The paper on plainfin midshipman fish, published Jan. 18 in the Proceedings of the Royal Society B, highlights a suite of genes in the preoptic area – anterior hypothalamus (POA-AH) that are expressed during behaviors relating to reproduction, parental care and aggression.
The genes in this area of the brain, some of which have been implicated in human social behaviors, play a role in the ability of these fish to be flexible in their own reproductive-related social behaviors.
“We begin to better understand how changing patterns in gene expression relate to short-term changes in behavioral state,” said Andrew Bass, senior associate dean and professor of neurobiology and behavior in the College of Arts and Sciences. Bass is the paper’s senior author; Joel Tripp, a graduate student in Bass’ lab, is the paper’s first author.
Plasticity, or flexibility, in social behaviors is crucial for survival and reproduction. When it comes to reproductive success, it’s important that individuals employ alternate strategies when they aren’t equipped to defend a territory and court a mate.
There are two types of male plainfin midshipman fish, which makes it an ideal model for studying plasticity in reproductive behaviors. Type I males excavate and defend nests, make humming sounds to court females and parent their young. Type II males are smaller, reach sexual maturity earlier and do not share in the reproductive behaviors seen in type I males. Instead, type II males reproduce through cuckoldry – sneaking into the nests of type I males and fertilizing eggs.
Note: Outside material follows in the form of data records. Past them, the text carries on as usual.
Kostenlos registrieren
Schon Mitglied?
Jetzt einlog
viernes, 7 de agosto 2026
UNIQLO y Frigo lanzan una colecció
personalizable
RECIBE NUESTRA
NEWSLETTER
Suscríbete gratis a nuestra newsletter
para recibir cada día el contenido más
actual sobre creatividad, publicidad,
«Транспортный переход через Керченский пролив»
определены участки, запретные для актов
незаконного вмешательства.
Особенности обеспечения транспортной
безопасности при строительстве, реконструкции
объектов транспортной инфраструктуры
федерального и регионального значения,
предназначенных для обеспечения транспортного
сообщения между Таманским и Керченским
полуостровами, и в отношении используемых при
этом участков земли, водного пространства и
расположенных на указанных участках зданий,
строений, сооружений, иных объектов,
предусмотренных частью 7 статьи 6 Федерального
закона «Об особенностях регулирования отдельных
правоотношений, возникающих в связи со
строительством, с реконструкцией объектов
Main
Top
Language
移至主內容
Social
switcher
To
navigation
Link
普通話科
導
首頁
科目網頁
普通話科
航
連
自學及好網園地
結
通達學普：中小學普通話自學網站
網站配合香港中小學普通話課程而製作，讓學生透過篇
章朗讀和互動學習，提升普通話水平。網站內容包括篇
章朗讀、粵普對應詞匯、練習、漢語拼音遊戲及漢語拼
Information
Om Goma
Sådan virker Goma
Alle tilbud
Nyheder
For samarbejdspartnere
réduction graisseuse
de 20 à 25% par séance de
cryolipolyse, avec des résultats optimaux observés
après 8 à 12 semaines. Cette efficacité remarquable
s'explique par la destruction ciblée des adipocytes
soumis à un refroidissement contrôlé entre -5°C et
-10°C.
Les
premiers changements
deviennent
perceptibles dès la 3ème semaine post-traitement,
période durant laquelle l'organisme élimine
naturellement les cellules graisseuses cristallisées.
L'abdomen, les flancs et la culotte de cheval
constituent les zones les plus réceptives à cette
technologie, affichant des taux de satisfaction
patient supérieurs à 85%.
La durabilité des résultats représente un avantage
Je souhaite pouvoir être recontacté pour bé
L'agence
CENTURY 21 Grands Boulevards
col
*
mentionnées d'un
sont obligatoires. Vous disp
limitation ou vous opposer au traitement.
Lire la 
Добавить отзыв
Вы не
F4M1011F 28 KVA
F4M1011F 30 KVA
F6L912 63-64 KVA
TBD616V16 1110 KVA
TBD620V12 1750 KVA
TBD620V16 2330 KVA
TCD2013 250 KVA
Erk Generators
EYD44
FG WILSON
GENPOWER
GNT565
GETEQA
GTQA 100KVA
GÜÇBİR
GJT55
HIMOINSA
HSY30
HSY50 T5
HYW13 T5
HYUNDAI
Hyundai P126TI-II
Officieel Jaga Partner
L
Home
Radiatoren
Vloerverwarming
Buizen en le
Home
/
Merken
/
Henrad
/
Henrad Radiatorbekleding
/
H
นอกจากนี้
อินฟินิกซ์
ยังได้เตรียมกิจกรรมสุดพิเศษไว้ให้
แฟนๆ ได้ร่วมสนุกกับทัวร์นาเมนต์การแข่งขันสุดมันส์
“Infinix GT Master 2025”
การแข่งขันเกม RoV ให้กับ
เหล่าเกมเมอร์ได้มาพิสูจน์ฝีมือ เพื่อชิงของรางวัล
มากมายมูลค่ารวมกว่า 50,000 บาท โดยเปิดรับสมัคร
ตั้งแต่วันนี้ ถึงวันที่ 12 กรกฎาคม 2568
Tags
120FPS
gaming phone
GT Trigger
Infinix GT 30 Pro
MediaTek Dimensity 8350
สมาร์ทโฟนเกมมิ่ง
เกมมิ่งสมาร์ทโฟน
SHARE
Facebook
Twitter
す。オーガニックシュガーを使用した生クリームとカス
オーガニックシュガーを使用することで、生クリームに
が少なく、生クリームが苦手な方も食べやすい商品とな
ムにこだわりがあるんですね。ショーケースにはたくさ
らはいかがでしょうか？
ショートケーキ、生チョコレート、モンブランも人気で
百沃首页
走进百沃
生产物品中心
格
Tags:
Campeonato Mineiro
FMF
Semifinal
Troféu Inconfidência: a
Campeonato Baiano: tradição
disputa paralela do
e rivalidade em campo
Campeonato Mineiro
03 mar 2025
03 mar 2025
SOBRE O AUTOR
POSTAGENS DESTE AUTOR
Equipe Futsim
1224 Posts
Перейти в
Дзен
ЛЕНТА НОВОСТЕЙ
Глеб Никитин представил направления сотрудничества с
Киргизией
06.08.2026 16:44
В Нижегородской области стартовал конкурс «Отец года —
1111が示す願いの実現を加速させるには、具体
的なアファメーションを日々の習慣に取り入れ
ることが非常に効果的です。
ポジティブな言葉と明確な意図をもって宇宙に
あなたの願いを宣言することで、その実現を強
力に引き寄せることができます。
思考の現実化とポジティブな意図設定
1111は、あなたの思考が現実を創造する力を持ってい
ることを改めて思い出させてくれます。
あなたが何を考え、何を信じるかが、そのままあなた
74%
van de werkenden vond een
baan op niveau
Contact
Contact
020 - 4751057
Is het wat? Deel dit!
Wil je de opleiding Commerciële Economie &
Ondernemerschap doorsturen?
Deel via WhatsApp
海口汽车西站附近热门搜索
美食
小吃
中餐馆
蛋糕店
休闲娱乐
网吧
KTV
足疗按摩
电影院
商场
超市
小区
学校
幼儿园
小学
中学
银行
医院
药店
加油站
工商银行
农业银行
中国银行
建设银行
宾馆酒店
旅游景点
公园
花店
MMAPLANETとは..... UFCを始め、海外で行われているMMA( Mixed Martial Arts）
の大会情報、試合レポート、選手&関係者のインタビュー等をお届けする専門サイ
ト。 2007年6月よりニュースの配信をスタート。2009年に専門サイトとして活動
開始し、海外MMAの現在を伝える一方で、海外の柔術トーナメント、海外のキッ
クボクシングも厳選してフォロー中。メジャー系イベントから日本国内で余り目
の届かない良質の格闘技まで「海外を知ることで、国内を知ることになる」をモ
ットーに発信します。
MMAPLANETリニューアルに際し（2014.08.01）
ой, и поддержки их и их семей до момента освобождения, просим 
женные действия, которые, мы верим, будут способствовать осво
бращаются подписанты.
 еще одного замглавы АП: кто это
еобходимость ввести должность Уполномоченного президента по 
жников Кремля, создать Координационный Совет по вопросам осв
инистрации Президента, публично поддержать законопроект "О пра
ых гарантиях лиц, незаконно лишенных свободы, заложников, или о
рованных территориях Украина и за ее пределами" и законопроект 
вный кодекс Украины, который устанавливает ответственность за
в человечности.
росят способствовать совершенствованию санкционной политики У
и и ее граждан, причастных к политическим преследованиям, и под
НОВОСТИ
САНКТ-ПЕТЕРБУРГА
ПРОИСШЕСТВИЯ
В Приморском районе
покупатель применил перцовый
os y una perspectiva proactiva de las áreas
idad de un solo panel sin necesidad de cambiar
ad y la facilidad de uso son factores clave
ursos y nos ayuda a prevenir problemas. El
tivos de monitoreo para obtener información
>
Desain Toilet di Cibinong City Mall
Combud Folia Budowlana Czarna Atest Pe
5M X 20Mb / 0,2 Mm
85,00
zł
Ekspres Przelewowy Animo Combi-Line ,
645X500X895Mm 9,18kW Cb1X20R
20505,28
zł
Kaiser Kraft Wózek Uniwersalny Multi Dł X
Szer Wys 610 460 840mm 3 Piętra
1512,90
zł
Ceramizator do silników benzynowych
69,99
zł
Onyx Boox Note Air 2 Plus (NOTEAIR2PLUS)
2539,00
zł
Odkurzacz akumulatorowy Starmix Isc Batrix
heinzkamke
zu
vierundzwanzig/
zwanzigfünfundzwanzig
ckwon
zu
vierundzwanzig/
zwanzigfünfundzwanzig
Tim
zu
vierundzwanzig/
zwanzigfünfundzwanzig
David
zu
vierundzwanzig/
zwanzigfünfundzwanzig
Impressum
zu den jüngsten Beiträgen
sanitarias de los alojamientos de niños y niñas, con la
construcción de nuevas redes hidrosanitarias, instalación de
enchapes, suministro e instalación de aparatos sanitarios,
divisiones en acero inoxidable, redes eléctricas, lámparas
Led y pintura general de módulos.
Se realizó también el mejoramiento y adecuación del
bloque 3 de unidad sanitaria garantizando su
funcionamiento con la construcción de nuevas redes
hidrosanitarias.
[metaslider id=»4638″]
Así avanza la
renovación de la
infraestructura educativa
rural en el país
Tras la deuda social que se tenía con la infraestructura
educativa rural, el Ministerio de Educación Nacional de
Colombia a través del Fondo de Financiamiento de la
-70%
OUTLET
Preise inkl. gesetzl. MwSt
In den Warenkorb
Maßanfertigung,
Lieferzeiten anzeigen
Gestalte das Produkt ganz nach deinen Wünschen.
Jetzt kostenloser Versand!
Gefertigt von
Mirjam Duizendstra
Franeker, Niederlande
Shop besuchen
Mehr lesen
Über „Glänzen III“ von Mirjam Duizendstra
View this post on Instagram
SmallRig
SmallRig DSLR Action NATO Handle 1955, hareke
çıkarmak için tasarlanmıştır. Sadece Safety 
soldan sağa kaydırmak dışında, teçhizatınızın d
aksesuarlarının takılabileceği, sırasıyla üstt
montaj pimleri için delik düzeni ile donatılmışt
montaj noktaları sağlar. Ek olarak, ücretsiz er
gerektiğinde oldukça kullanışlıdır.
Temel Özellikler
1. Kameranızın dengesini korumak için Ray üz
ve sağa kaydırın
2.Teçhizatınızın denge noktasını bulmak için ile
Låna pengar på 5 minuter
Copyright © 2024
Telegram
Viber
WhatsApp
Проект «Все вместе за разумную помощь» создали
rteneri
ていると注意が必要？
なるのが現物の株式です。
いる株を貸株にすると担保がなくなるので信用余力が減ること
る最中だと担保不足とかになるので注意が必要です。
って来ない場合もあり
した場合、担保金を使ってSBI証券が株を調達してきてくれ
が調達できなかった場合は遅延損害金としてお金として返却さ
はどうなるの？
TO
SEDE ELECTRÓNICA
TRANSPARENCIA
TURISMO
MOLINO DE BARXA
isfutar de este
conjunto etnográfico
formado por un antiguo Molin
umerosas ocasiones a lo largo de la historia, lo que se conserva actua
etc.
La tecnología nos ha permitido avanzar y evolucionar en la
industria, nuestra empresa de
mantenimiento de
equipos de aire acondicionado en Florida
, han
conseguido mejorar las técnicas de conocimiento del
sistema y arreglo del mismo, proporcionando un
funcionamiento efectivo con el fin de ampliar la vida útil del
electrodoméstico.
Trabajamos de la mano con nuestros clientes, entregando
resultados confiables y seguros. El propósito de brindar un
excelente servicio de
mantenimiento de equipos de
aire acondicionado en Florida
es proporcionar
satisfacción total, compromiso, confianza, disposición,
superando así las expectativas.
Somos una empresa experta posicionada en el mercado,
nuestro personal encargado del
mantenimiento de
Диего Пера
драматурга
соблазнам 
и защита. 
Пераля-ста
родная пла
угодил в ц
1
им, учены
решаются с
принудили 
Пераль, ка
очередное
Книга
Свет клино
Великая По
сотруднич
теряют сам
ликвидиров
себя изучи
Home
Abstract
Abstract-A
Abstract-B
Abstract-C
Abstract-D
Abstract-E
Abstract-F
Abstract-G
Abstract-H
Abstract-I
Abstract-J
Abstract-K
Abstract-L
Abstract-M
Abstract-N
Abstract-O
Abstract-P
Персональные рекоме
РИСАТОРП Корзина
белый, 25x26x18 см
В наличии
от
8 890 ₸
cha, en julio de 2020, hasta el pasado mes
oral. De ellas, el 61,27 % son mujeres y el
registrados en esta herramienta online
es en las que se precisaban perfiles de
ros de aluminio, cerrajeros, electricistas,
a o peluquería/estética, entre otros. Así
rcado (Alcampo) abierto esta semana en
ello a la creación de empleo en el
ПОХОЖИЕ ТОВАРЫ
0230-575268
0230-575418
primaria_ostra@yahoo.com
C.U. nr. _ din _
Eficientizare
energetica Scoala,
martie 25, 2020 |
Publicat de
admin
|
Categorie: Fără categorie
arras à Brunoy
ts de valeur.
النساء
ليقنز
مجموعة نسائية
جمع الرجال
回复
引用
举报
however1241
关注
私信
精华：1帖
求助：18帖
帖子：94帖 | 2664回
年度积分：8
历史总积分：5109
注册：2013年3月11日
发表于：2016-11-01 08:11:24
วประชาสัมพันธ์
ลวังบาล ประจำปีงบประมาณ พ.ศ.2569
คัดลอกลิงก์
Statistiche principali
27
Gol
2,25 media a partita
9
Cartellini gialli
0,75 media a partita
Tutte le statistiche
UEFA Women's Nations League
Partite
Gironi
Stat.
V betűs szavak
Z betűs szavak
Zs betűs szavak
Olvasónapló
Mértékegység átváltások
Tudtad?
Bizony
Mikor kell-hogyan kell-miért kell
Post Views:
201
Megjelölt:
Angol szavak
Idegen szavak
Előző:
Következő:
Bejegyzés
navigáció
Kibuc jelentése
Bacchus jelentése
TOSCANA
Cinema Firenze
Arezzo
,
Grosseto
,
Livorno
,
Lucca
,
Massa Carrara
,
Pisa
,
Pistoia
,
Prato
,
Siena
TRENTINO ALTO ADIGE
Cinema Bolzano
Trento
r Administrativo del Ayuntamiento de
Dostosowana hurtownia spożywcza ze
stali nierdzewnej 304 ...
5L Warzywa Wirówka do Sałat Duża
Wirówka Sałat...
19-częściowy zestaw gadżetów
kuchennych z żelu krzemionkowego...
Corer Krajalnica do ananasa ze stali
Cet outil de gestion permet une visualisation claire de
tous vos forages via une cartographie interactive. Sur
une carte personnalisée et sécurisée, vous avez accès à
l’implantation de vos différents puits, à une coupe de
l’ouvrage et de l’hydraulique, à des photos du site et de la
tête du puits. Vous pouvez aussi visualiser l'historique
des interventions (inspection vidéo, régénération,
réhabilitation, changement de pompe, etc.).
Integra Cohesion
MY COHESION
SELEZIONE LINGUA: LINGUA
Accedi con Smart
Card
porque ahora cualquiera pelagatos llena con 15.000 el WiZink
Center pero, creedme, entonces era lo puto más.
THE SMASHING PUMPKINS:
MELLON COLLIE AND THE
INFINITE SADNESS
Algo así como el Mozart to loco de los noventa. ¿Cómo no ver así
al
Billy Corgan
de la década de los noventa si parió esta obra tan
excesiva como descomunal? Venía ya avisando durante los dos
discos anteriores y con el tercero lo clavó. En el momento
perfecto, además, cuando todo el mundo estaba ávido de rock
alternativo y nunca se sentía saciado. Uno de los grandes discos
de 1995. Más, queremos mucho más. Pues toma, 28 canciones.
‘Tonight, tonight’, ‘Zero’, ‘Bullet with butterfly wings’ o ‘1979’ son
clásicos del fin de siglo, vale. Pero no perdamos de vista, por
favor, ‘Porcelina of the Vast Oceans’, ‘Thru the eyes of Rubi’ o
This is a risky endeavor, as larger type I males will chase them out. The type II males do not hum, as they lack the physiological capacity to make this signal.
Type II males are fixed in their cuckolding behavior and are never going to set up a nest and court females with a hum, Bass said. One the other hand, type I males are flexible; they may resort to cuckoldry when they first reach sexual maturity and are still too small to compete with larger type I males. When they grow larger, or have a chance to move into their own nest, they do so.
In the study, the researchers set up fish in outdoors tanks that simulate natural conditions. When a male snuck into a nest or hummed to court a female, the researchers quickly removed that male and sequenced genetic material from its brain.
“You want to see what the expression levels are with genes as close as possible to the time point at which you are observing the behavior,” said Bass.
Tripp and Bass looked at gene expression rates in the fish’s POA-AH. They found differences between the courting type I males and the cuckolding type II males; however, the genes expressed in type I “sneaker” males more closely resembled type II males than type I males involved in courting.
“The sneaking behavior expressed between young type I males and type II males was the same, and sure enough, they showed similar patterns of gene expression,” Bass said. The finding is surprising considering the two types have very different development histories.
“It underscores the importance of the preoptic area and anterior hypothalamus in allowing for this behavioral plasticity that we see, which is probably also important in other species that don’t have such extreme versions of behavioral plasticity,” said Tripp.
In future work, the researchers will look further at candidate genes identified that are likely the regulators of reproductive and social plasticity and how they work, Tripp said.